Customize menu >Preferences > Preference Settings dialog > Viewports tag > Display Drivers group > Choose Driver button
You choose and configure graphic display drivers on the Viewports panel of the Preference Settings dialog. This topic explains driver options available on the Display Driver Setup dialog and analyzes trade-offs in performance.

On the Display Driver Setup dialog, some options are unavailable if the corresponding driver is not installed in the system. The currently installed driver is listed in the Display Driver group.
When you choose Software as the display driver, two additional options become available:
Software Z Buffer—Choose this if you're using software rather than hardware acceleration. This choice is always available.
Custom Driver—Choose this if you're manipulating a lot of wireframe displays and no shaded displays, and if you're using hardware acceleration. Choose the software display driver from the list. Typically, this driver will come from the manufacturer of your display card, and will be labeled “Heidi.”
Choose this option if you're using any form of hardware acceleration. The software will use whatever driver has been installed in your operating system.

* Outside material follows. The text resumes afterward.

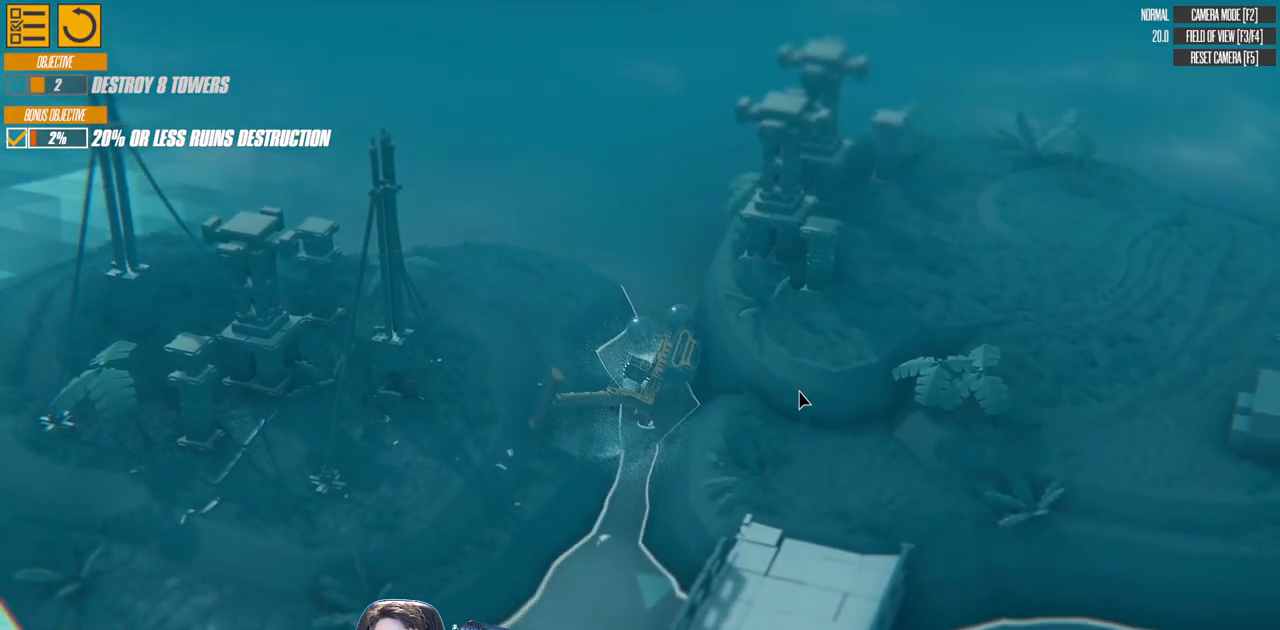
{"keys": ["a", "right", "w"], "events": []}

The OpenGL driver supports geometry acceleration as well as rasterization acceleration. It offers the optimum display performance for animated deforming meshes. It's tightly integrated into Windows NT and Windows 2000, and many 3D display cards were specifically designed to accelerate OpenGL operations. OpenGL implementations have all of the scene data necessary to optimize the entire 3D display process.
Because OpenGL is most efficient when run on systems with at least rasterization acceleration, the software display driver/SZB option may work best on systems with an ordinary 2D display card. However, with a 3D-enabled card, you may see dramatic acceleration using the OpenGL driver.
The disadvantages of the Open GL driver are as follows:
All potentially visible scene data must be transferred to the driver, and this can cause a communication bottleneck across the system bus. In particular, this slows down the display of individual primitives (as opposed to strips or polylines, like wireframe displays).
Because the OpenGL design supports a wide variety of display systems, there is no guarantee that either incremental scene update methods (partial window blits (Block Image Transfers) or dual planes) will work with a particular implementation of OpenGL.
Because lighting and texturing are restricted to OpenGL-specified semantics, mismatches between 3ds max scene lighting and texturing and what appears in an OpenGL viewport can occur. This applies especially to attenuated lights and non-tiled texture display.)
Choose this if you have a Direct 3D (D3D) driver installed on your system. If you don't have this driver installed, this option is unavailable.
The Microsoft Direct3D API supports both rasterization and 3D scene level calls. It offers the optimum display performance for large modeling tasks, and pixel and vertex shading. (At this time, 3ds max supports only D3D Version 8, which is included in DirectX 8.) D3D calls are accelerated if the display hardware supports this.
Many inexpensive 3D display cards can use this driver efficiently. This driver supports scene data culling efficiently, accelerates texture display (depending on the specific display card), and performs perspective correction.
The driver works with high-color displays, which provide a good trade-off between display quality and memory overhead. Incremental display update works efficiently.
The disadvantages of the Direct 3D driver are as follows:
The driver currently runs only under Windows 95, Windows 98, and Windows 2000. (There is no multi-processor Windows NT support.) It supports only high-color displays.
Dual plane operations are slow (if available), and there can be some additional overhead in minimizing/maximizing viewports due to the way D3D allocates video memory.